Zahra Hussaini and Gamal Fouda are the first Muslim candidates to be standing for the region's council and community boards.
They spoke to RNZ at Labour's People's Choice launch in Christchurch yesterday. They were supported by members of the Muslim community.
Riccarton Community board candidate Gamal Fouda had decided to run following the 15 March mosque attacks.
Mr Fouda came to New Zealand in 2003 from Egypt. He is a trained primary school teacher and now works as an imam (minister) at Christchurch's Al Noor Mosque. He had just begun delivering his sermon when the shooting started at his mosque where 42 people died.
He told RNZ the terror attacks made him realise the need to get out in the community and start building bridges with people together.
"Tolerance and understanding of other cultures is very important and that will create cohesion and harmony in our society," he said.
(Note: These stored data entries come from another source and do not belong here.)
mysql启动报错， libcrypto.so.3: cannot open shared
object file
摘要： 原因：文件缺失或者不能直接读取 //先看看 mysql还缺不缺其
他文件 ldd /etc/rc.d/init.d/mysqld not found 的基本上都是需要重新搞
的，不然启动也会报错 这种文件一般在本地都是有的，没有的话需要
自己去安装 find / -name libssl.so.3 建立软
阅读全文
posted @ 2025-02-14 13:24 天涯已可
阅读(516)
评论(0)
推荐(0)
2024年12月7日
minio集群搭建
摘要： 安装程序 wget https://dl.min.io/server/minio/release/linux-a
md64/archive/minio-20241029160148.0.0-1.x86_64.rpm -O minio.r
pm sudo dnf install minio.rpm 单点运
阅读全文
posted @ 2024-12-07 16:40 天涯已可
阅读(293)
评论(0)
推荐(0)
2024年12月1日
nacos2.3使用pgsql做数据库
Mr Fouda said he wanted to work and represent all people, listen to their ideas and "combat racism within the neighbourhood."
Waimari ward councillor and community board candidate Zahra Hussaini said she was pleased with the diverse turn out of people's choice candidates and was passionate about addressing water quality, housing, youth and climate change issues.
Ms Hussaini said she had been thinking about entering politics for over a year. She has a diploma in applied science but put her studies on hold following the mosque shooting.
She said she used that time to volunteer with youth and to work on climate change projects.
"I am probably the first Muslim woman running ... with hijab.
"I have always valued giving back to the community. I grew up on a farm in Iran and then I moved to New Zealand.
"Being able to take this step and be a voice for not only the Muslim community but also the wider community is important.
"This is who I am as a person and is part of my faith as well - being able to serve the community."
Ms Hussaini said she hoped to bring minority voices to the council table.